Thursday, 16 January 2014

Ritual 02 / The fire

Image: Pinterest

Installing an open fireplace was one of the first tasks we tackled in this house. A hearth is the heart of any living space, a belief reinforced by the obsessive nature with which my parents would light the stove at any opportunity. I remember the heat that would belt out from that stove (the same ornate number as found at The Ethicurean) as it warmed my face, the creak of the doors opening, the little tool used to open the vents. The television was on a table to the left of the stove and our cheeks would redden on one side only.

But most of all, I remember the ritual of laying the fire, one I now follow in our house, with our fireplace, using the same black iron tongs and brass poker inherited from my parents. It's taken me a while to perfect a roaring fire, but I think I've finally managed it.

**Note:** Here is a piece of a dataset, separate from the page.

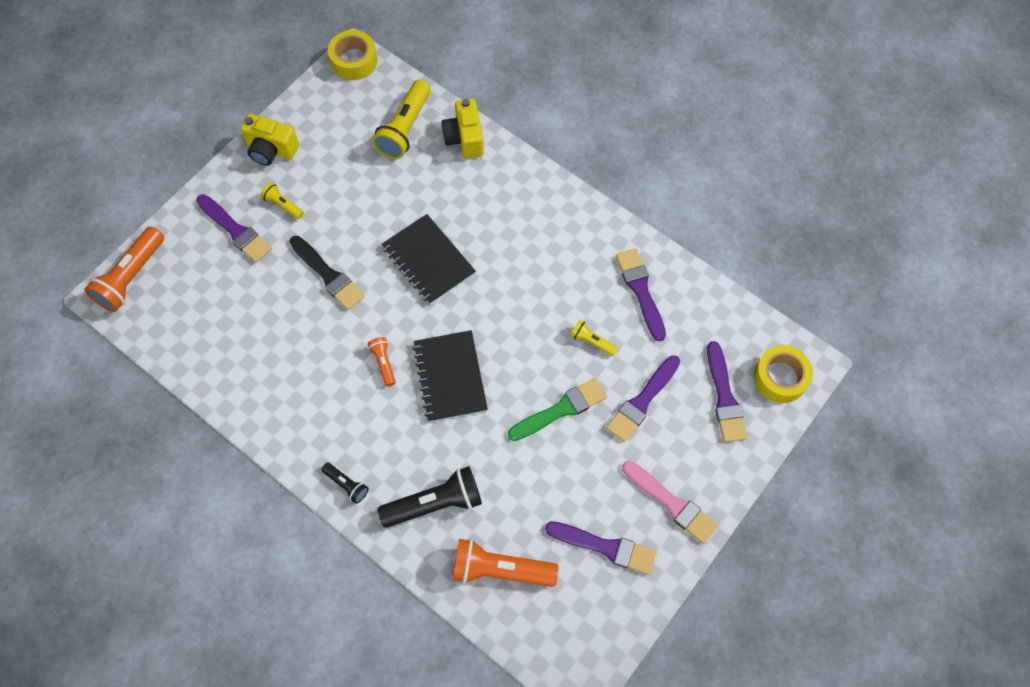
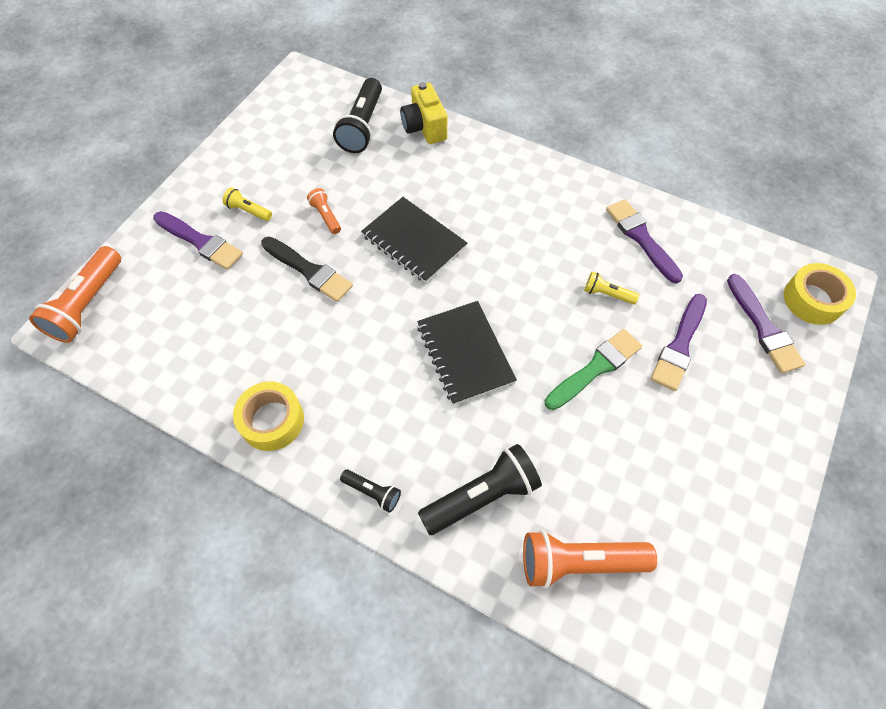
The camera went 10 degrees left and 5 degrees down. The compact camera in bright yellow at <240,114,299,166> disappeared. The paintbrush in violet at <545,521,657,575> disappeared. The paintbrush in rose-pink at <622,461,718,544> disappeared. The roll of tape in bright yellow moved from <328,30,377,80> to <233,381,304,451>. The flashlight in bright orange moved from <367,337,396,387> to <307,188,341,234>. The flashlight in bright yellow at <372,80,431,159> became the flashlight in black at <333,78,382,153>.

To lay the perfect fire, you will need (aside from the obvious hardware):
Kindling, and plenty of it
Fuel suitable for the kind of 'zone' in which you live; we use logs of varying sizes and smokeless coal
If you're unlucky: firelighters

Step one:
Sweep out the ashes of any previous fire.
Fold a sheet of newspaper in half along the diagonal. Fold up from the fold about 5cm and keep folding until you can fold no more; you should have a long, thin strip.
Wind the strip around your hand and tuck in the end, leaving you with a neat coil of paper.

Step two:
Bundle as many of these coils into the grate as will easily fit.
Begin stacking up kindling sticks along the back of the grate. I think this was a mistake I used to make, skimping on the kindling. You need a good, thick layer.

Step three:
Carefully light the newspaper coils, as many as you safely can reach with a lighter or matches.

Step four:
While the kindling is lit, find your coal and begin to place smaller pieces on top of the burning paper, making a thin layer over the top. If the kindling dies out, hold a sheet of newspaper (broadsheet) across as much of the grate opening as possible. It should whoosh back to life. If things are really not working, resort to a couple of firelighters, placed at the back alongside the kindling.

Step five:
Once everything's burning and glowing nicely, select a couple of small logs to place front-to-back, leaving a little room between logs and coal if you can. Bundle more coal into the grate.

Step six:
Monitor constantly. Fiddle about if things aren't looking too promising: move the good patches around, redistributing heat/flames to neglected areas.

Step seven:
When your fire is established, keep a close eye on it, adding more fuel all the time.

I should probably add some kind of disclaimer here about not being responsible if you don't have the right kind of fireplace or haven't had your chimney swept. I hope it goes without saying that fire is dangerous and that fires should be covered with appropriate guards, not left unattended, and fully extinguished before you go to bed.

But what I want to write is how mesmerising a fire can be, how restorative, how magical (particularly on a blowy/rainy/stormy, dark night - perfect for my Month of Light series). As a child, I had a 1950s book that featured a poem or story about flames. I can't recall much of it, I'm sad to say, but I do remember the illustration of flames with little faces and words describing their lick, unpredictability, and total attraction. One of winter's very finest rituals, perhaps with a crumpet or marshmallow toasting gently on the flames (I'm well and truly sold on RE's range of toasting forks).